Instructions to follow:
Could you filter the records below and return each line that holds "Podcasting"?

[Stored data]

- - - - - - -

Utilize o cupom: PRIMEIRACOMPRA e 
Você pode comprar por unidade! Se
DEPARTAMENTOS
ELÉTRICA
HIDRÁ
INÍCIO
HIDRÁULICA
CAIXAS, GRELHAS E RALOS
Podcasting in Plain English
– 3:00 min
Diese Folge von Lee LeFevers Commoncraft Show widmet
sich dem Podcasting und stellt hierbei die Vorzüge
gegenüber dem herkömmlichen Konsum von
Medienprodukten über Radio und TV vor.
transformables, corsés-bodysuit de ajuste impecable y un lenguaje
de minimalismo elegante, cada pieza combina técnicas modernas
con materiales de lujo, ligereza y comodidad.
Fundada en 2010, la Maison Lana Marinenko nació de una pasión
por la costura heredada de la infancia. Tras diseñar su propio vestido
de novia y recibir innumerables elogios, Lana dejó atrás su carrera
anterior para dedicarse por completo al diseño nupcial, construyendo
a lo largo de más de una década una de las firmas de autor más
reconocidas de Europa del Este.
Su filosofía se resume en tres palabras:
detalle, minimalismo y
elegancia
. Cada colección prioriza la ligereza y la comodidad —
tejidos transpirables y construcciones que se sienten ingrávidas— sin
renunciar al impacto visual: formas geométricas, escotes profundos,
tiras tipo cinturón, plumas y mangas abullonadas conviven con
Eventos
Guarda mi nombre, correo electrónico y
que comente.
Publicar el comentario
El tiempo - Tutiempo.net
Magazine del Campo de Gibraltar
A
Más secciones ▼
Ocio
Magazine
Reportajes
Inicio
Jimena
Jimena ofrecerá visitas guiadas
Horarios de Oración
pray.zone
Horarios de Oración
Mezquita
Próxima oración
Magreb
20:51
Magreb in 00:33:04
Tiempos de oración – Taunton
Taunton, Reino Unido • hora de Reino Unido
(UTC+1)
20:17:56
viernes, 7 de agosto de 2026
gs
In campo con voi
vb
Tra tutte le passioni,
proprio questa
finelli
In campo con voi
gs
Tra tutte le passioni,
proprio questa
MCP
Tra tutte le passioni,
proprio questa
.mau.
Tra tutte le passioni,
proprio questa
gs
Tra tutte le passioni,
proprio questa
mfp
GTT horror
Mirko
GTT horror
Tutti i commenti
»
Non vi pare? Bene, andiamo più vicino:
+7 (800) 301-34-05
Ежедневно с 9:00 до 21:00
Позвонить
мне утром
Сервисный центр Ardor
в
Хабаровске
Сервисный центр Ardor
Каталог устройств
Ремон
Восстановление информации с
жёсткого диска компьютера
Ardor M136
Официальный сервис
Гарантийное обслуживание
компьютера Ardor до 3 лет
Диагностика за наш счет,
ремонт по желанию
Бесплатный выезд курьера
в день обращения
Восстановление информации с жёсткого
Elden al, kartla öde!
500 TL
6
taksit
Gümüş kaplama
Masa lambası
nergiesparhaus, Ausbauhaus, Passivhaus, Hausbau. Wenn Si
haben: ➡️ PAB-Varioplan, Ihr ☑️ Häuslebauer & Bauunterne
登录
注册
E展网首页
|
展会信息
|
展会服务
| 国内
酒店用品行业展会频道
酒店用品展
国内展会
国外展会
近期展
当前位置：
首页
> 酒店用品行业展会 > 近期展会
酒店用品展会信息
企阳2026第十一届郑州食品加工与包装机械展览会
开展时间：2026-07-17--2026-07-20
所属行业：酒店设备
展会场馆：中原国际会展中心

- - - - - - -

Task answer:
Podcasting in Plain English
sich dem Podcasting und stellt hierbei die Vorzüge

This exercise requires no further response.